VM reports a spike in response time
search cancel

VM reports a spike in response time

book

Article ID: 392010

calendar_today

Updated On:

Products

VMware vSphere ESXi

Issue/Introduction

Symptoms : 

  • VM reports a spike in response time.

Environment

VMware vSphere ESXi 6.x
VMware vSphere ESXi 7.x
VMware vSphere ESXi 8.x

Cause

A spike in VM response time is because of the high DAVG values reported on storage device. This could be because of sudden spike in the I/O volume.

Cause validation:

  • The /var/run/log/vmkernel.log file indicates write aborts for storage device
    YYYY-MM-DDTHH:MM.SSSZ cpu4:2567223)PVSCSI: 2698: scsi2:48: SCSI ABORT ctx=0x1fd
    YYYY-MM-DDTHH:MM.SSSZ cpu4:2567223)qlnativefc: vmhba1(3a:0.1): qlnativefcTaskMgmt:2303:Task Mgmt abort on serial num 1fd
    YYYY-MM-DDTHH:MM.SSSZ cpu4:2567223)qlnativefc: vmhba1(3a:0.1): qlnativefcEhAbort:2745:SCSI command timeout counter incremented to 4
    YYYY-MM-DDTHH:MM.SSSZ cpu4:2567223)qlnativefc: vmhba1(3a:0.1): qlnativefcEhAbort:2750:qlnativefcEhAbort: aborting sp 0x45ea59c1dd00 handle 302 from RISC. serialNumber=1fd, Command timeout=47822 sec.
    YYYY-MM-DDTHH:MM.SSSZ cpu4:2567223)qlnativefc: vmhba1(3a:0.1): qlnativefcEhAbort:2763:qlnativefcEhAbort: abortCommand mbx success.
    YYYY-MM-DDTHH:MM.SSSZ cpu91:2098572)qlnativefc: vmhba1(3a:0.1): qlnativefcStatusEntry:2077:C0:T23:L102 - FCP command status: 0x5-0x0 (0x8) portid=3e0e21 oxid=0x63 cdb=2a0000 len=14336 rspInfo=0x0 resid=0x0 fwResid=0x0 host status = 0x8 device status $
    YYYY-MM-DDTHH:MM.SSSZ cpu91:2098572)NMP: nmp_ThrottleLogForDevice:3867: Cmd 0x2a (0x45ea6f60a108, 2567217) to dev "naa.################################" on path "vmhba1:C0:T23:L102" Failed:
    YYYY-MM-DDTHH:MM.SSSZ cpu91:2098572)NMP: nmp_ThrottleLogForDevice:3875: H:0x8 D:0x0 P:0x0 . Act:EVAL. cmdId.initiator=0x430e9e635c40 CmdSN 0x1fd
    YYYY-MM-DDTHH:MM.SSSZ cpu91:2098572)WARNING: NMP: nmp_DeviceRequestFastDeviceProbe:237: NMP device "naa.xxxxxxxxxxxxxxxxxxxxxxxxxxxxxxxx" state in doubt; requested fast path state update...
    YYYY-MM-DDTHH:MM.SSSZ cpu91:2098572)ScsiDeviceIO: 4115: Cmd(0x45ea6f60a108) 0x2a, CmdSN 0x1fd from world 2567217 to dev "naa.xxxxxxxxxxxxxxxxxxxxxxxxxxxxxxxx" failed H:0x8 D:0x0 P:0x0

  • Review the ESXTOP data, validate if there is a spike in DAVG values.

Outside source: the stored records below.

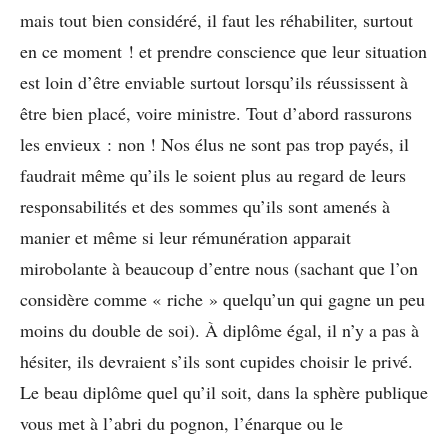
mais tout bien considéré, il faut les réhabiliter, surtout
en ce moment ! et prendre conscience que leur situation
est loin d’être enviable surtout lorsqu’ils réussissent à
être bien placé, voire ministre. Tout d’abord rassurons
les envieux : non ! Nos élus ne sont pas trop payés, il
faudrait même qu’ils le soient plus au regard de leurs
responsabilités et des sommes qu’ils sont amenés à
manier et même si leur rémunération apparait
mirobolante à beaucoup d’entre nous (sachant que l’on
considère comme « riche » quelqu’un qui gagne un peu
moins du double de soi). À diplôme égal, il n’y a pas à
hésiter, ils devraient s’ils sont cupides choisir le privé.
Le beau diplôme quel qu’il soit, dans la sphère publique
vous met à l’abri du pognon, l’énarque ou le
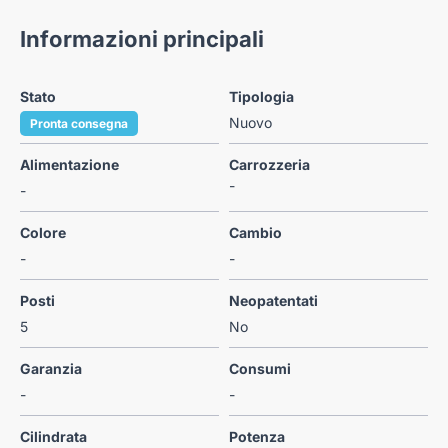
Informazioni principali
Stato
Tipologia
Nuovo
Pronta consegna
Alimentazione
Carrozzeria
-
-
Colore
Cambio
-
-
Posti
Neopatentati
5
No
Garanzia
Consumi
-
-
Cilindrata
Potenza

    From the above graph it is confirmed that the there is a spike in DAVG value. Refer Using esxtop to identify storage performance issues for ESXi (multiple versions)

    DAVG : This is the average response time in milliseconds per command being sent to the device.

    SCSI sense codes:
    H:0x8 - This status is returned when the HBA driver has aborted the I/O. It can also occur if the HBA does a reset of the target.
    0x2a - Write

Resolution

Please involve storage vendor to further investigate on the sudden spike in DAVG values and the write aborts.